Start of DATA FOR ANALYSIS
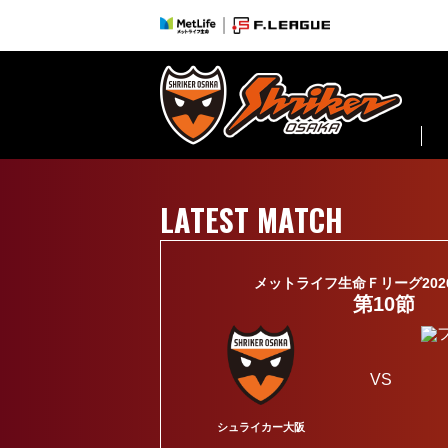
シュライカー大阪 | SHRIKER OSAKA
LATEST MATCH
メットライフ生命Ｆリーグ2026-2
第10節
VS
シュライカー大阪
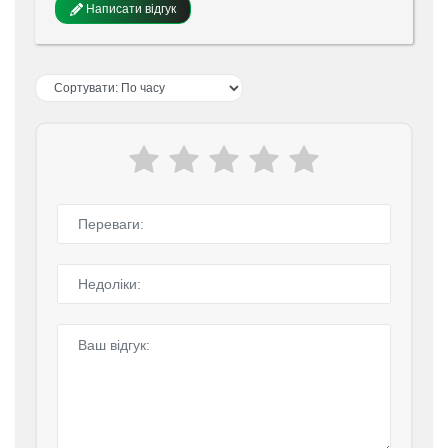
Написати відгук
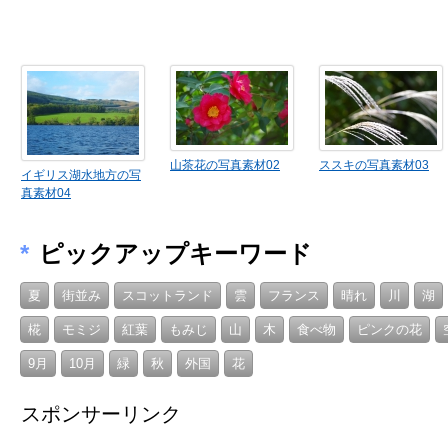
山茶花の写真素材02
ススキの写真素材03
イギリス湖水地方の写
真素材04
*
ピックアップキーワード
夏
街並み
スコットランド
雲
フランス
晴れ
川
湖
椛
モミジ
紅葉
もみじ
山
木
食べ物
ピンクの花
9月
10月
緑
秋
外国
花
スポンサーリンク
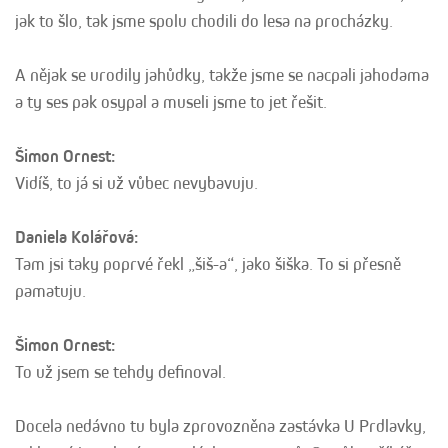
jak to šlo, tak jsme spolu chodili do lesa na procházky.
A nějak se urodily jahůdky, takže jsme se nacpali jahodama
a ty ses pak osypal a museli jsme to jet řešit.
Šimon Ornest:
Vidíš, to já si už vůbec nevybavuju.
Daniela Kolářová:
Tam jsi taky poprvé řekl „šiš-a“, jako šiška. To si přesně
pamatuju.
Šimon Ornest:
To už jsem se tehdy definoval.
Docela nedávno tu byla zprovozněna zastávka U Prdlavky,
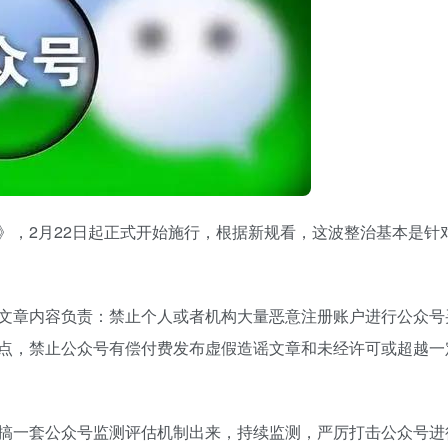
》，2月22日起正式开始施行，根据新规看，这波整治基本是针
文章内容负责：禁止个人或者机构大量恶意注册账户进行公众号
点，禁止公众号有偿付费发布虚假造谣文章和未经许可或超越一
搞一套公众号监测评估机制出来，持续监测，严厉打击公众号进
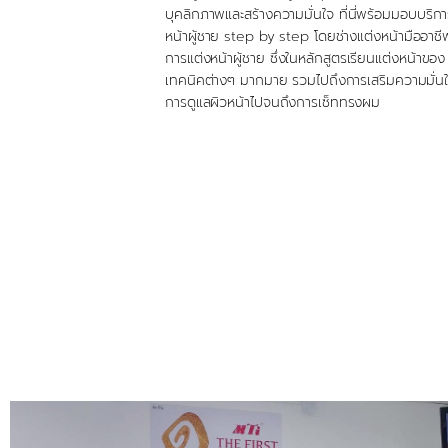
บุคลิกภาพและสร้างความมั่นใจ ที่นี่พร้อมมอบบริ
หน้าผู้ชาย step by step โดยช่างแต่งหน้ามืออาชี
การแต่งหน้าผู้ชาย ซึ่งในหลักสูตรเรียนแต่งหน้าขอ
เทคนิคต่างๆ มากมาย รวมไปถึงการเสริมความมั่นใ
การดูแลผิวหน้าไปจนถึงการเซ็ททรงผม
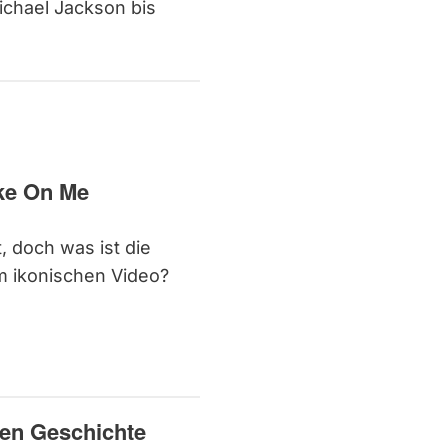
ichael Jackson bis
ake On Me
, doch was ist die
m ikonischen Video?
ben Geschichte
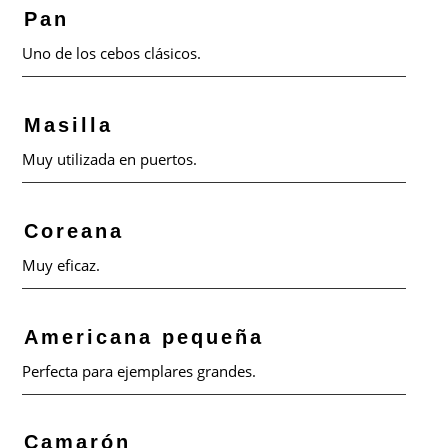
Pan
Uno de los cebos clásicos.
Masilla
Muy utilizada en puertos.
Coreana
Muy eficaz.
Americana pequeña
Perfecta para ejemplares grandes.
Camarón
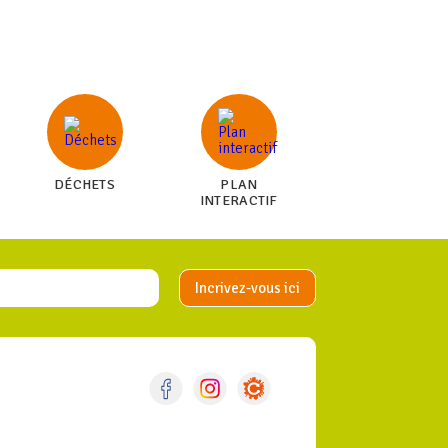
DÉCHETS
PLAN
INTERACTIF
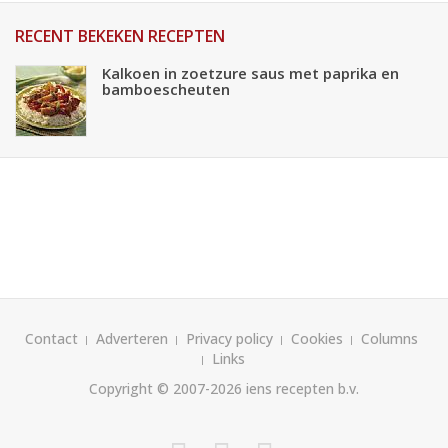
RECENT BEKEKEN RECEPTEN
Kalkoen in zoetzure saus met paprika en
bamboescheuten
Contact
Adverteren
Privacy policy
Cookies
Columns
Links
Copyright © 2007-2026
iens recepten b.v.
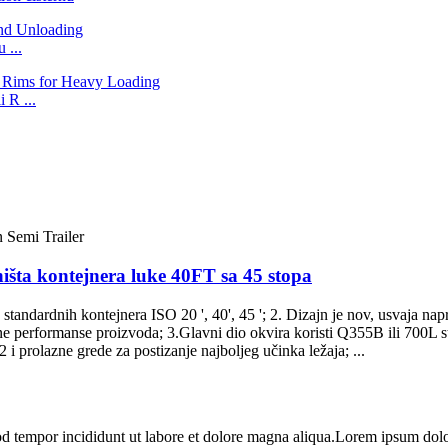
 ...
 R ...
ništa kontejnera luke 40FT sa 45 stopa
z standardnih kontejnera ISO 20 ', 40', 45 '; 2. Dizajn je nov, usvaja n
e performanse proizvoda; 3.Glavni dio okvira koristi Q355B ili 700L s
 prolazne grede za postizanje najboljeg učinka ležaja; ...
od tempor incididunt ut labore et dolore magna aliqua.Lorem ipsum dolo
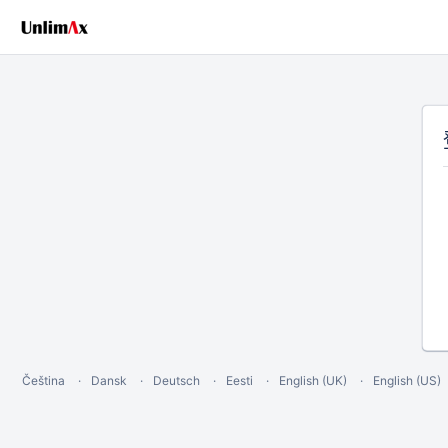
Čeština
Dansk
Deutsch
Eesti
English (UK)
English (US)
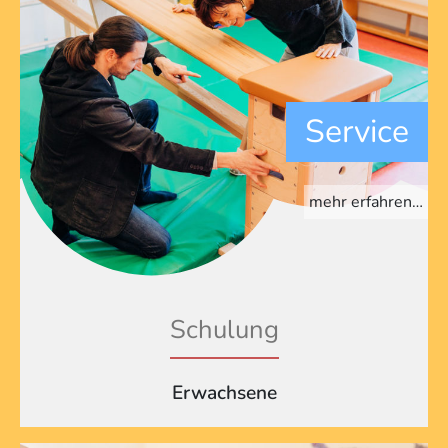
Service
mehr erfahren…
Schulung
Erwachsene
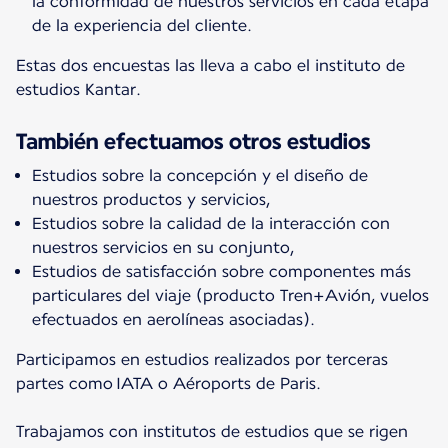
la conformidad de nuestros servicios en cada etapa
de la experiencia del cliente.
Estas dos encuestas las lleva a cabo el instituto de
estudios Kantar.
También efectuamos otros estudios
Estudios sobre la concepción y el diseño de
nuestros productos y servicios,
Estudios sobre la calidad de la interacción con
nuestros servicios en su conjunto,
Estudios de satisfacción sobre componentes más
particulares del viaje (producto Tren+Avión, vuelos
efectuados en aerolíneas asociadas).
Participamos en estudios realizados por terceras
partes como IATA o Aéroports de Paris.
Trabajamos con institutos de estudios que se rigen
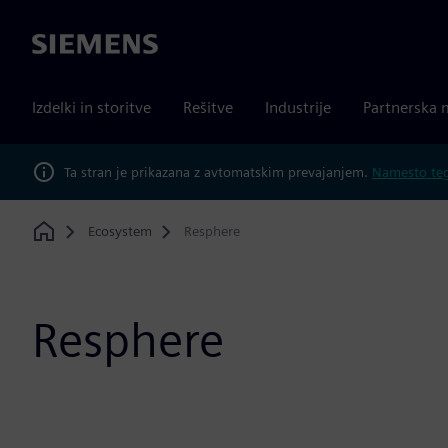
Siemens
Izdelki in storitve
Rešitve
Industrije
Partnerska 
Ta stran je prikazana z avtomatskim prevajanjem.
Namesto tega
Ecosystem
Resphere
Home
Resphere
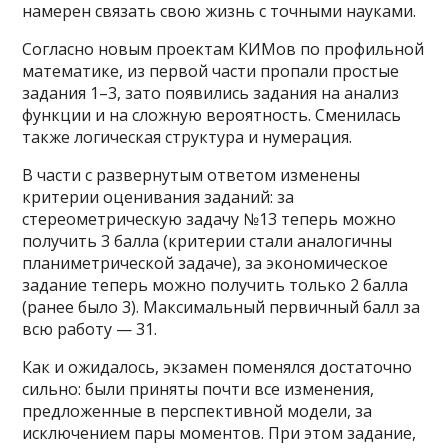
намерен связать свою жизнь с точными науками.
Согласно новым проектам КИМов по профильной
математике, из первой части пропали простые
задания 1–3, зато появились задания на анализ
функции и на сложную вероятность. Сменилась
также логическая структура и нумерация.
В части с развернутым ответом изменены
критерии оценивания заданий: за
стереометрическую задачу №13 теперь можно
получить 3 балла (критерии стали аналогичны
планиметрической задаче), за экономическое
задание теперь можно получить только 2 балла
(ранее было 3). Максимальный первичный балл за
всю работу — 31.
Как и ожидалось, экзамен поменялся достаточно
сильно: были приняты почти все изменения,
предложенные в перспективной модели, за
исключением пары моментов. При этом задание,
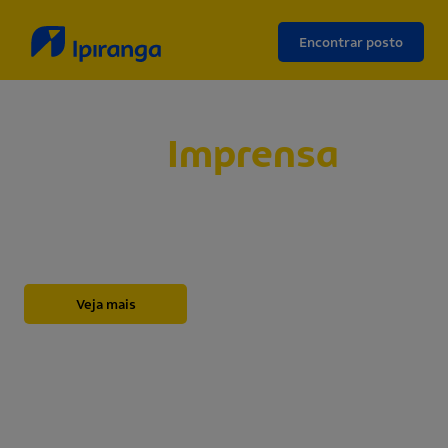
Encontrar posto
Sala de
Imprensa
Abaixo, você encontrará nossos releases,
novidades, informações institucionais, notas e
outros materiais sobre a Ipiranga.
Veja mais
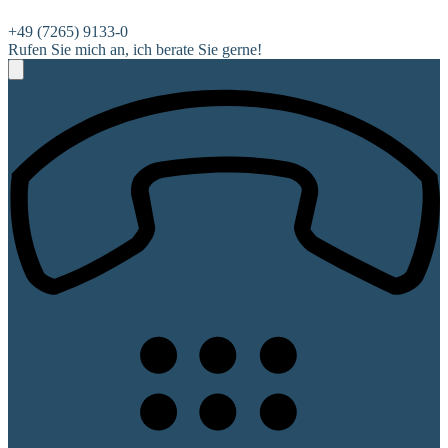
+49 (7265) 9133-0
Rufen Sie mich an, ich berate Sie gerne!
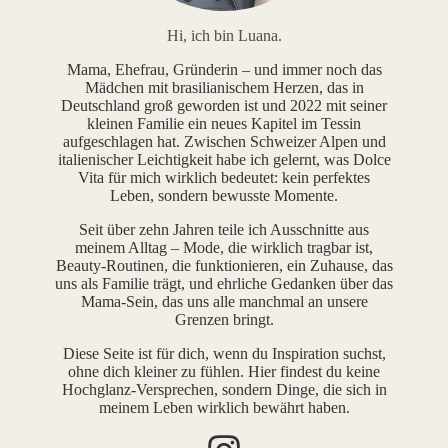
Hi, ich bin Luana.
Mama, Ehefrau, Gründerin – und immer noch das
Mädchen mit brasilianischem Herzen, das in
Deutschland groß geworden ist und 2022 mit seiner
kleinen Familie ein neues Kapitel im Tessin
aufgeschlagen hat. Zwischen Schweizer Alpen und
italienischer Leichtigkeit habe ich gelernt, was Dolce
Vita für mich wirklich bedeutet: kein perfektes
Leben, sondern bewusste Momente.
Seit über zehn Jahren teile ich Ausschnitte aus
meinem Alltag – Mode, die wirklich tragbar ist,
Beauty-Routinen, die funktionieren, ein Zuhause, das
uns als Familie trägt, und ehrliche Gedanken über das
Mama-Sein, das uns alle manchmal an unsere
Grenzen bringt.
Diese Seite ist für dich, wenn du Inspiration suchst,
ohne dich kleiner zu fühlen. Hier findest du keine
Hochglanz-Versprechen, sondern Dinge, die sich in
meinem Leben wirklich bewährt haben.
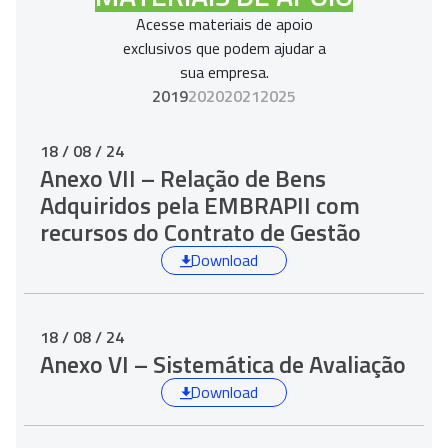
Acesse materiais de apoio
exclusivos que podem ajudar a
sua empresa.
2019
2020
2021
2025
18 / 08 / 24
Anexo VII – Relação de Bens
Adquiridos pela EMBRAPII com
recursos do Contrato de Gestão
Download
18 / 08 / 24
Anexo VI – Sistemática de Avaliação
Download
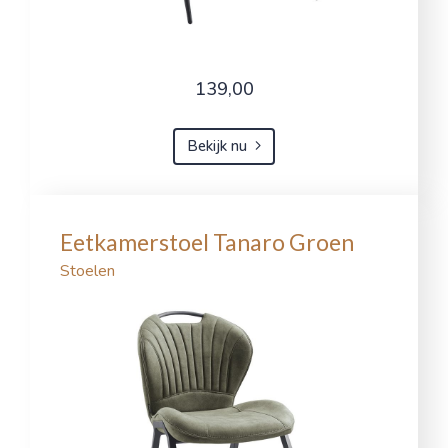
139,00
Bekijk nu
Eetkamerstoel Tanaro Groen
Stoelen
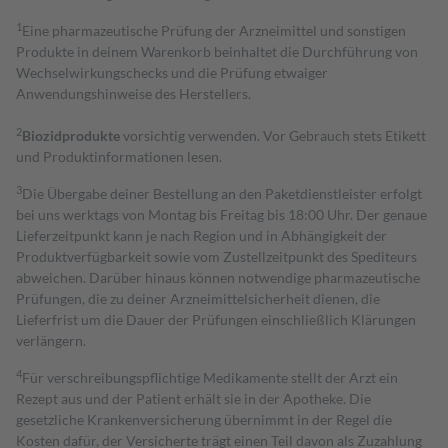
1
Eine pharmazeutische Prüfung der Arzneimittel und sonstigen
Produkte in deinem Warenkorb beinhaltet die Durchführung von
Wechselwirkungschecks und die Prüfung etwaiger
Anwendungshinweise des Herstellers.
2
Biozidprodukte
vorsichtig verwenden. Vor Gebrauch stets Etikett
und Produktinformationen lesen.
3
Die Übergabe deiner Bestellung an den Paketdienstleister erfolgt
bei uns werktags von Montag bis Freitag bis 18:00 Uhr. Der genaue
Lieferzeitpunkt kann je nach Region und in Abhängigkeit der
Produktverfügbarkeit sowie vom Zustellzeitpunkt des Spediteurs
abweichen. Darüber hinaus können notwendige pharmazeutische
Prüfungen, die zu deiner Arzneimittelsicherheit dienen, die
Lieferfrist um die Dauer der Prüfungen einschließlich Klärungen
verlängern.
4
Für verschreibungspflichtige Medikamente stellt der Arzt ein
Rezept aus und der Patient erhält sie in der Apotheke. Die
gesetzliche Krankenversicherung übernimmt in der Regel die
Kosten dafür, der Versicherte trägt einen Teil davon als Zuzahlung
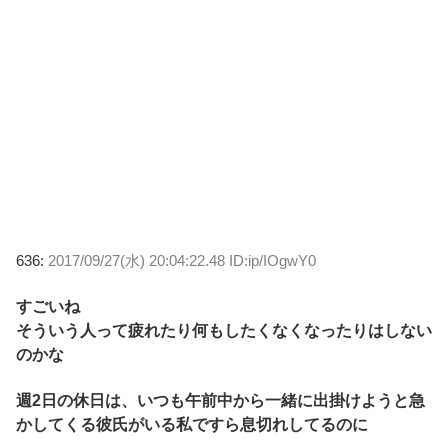
636:
2017/09/27(水) 20:04:22.48 ID:ip/IOgwY0
すごいね
そういう人って疲れたり何もしたくなくなったりはしない
のかな
週2日の休日は、いつも午前中から一緒に出掛けようと急
かしてくる彼氏がいる私ですら息切れしてるのに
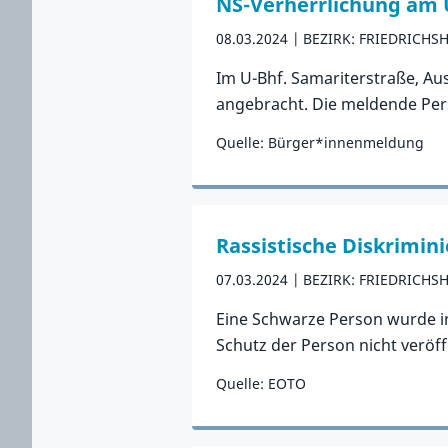
NS-Verherrlichung am 
08.03.2024
BEZIRK: FRIEDRICHS
Im U-Bhf. Samariterstraße, Aus
angebracht. Die meldende Perso
Quelle: Bürger*innenmeldung
Zum Vorfall
Rassistische Diskrimi
07.03.2024
BEZIRK: FRIEDRICHS
Eine Schwarze Person wurde i
Schutz der Person nicht veröff
Quelle: EOTO
Zum Vorfall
End of DATA FOR ANALYSIS
WHAT YOU ARE ASKED TO DO ▸ Among the entries above, how many lines hold the word "jsme"? Reply with only that number.

WRITTEN REPLY ▸ 3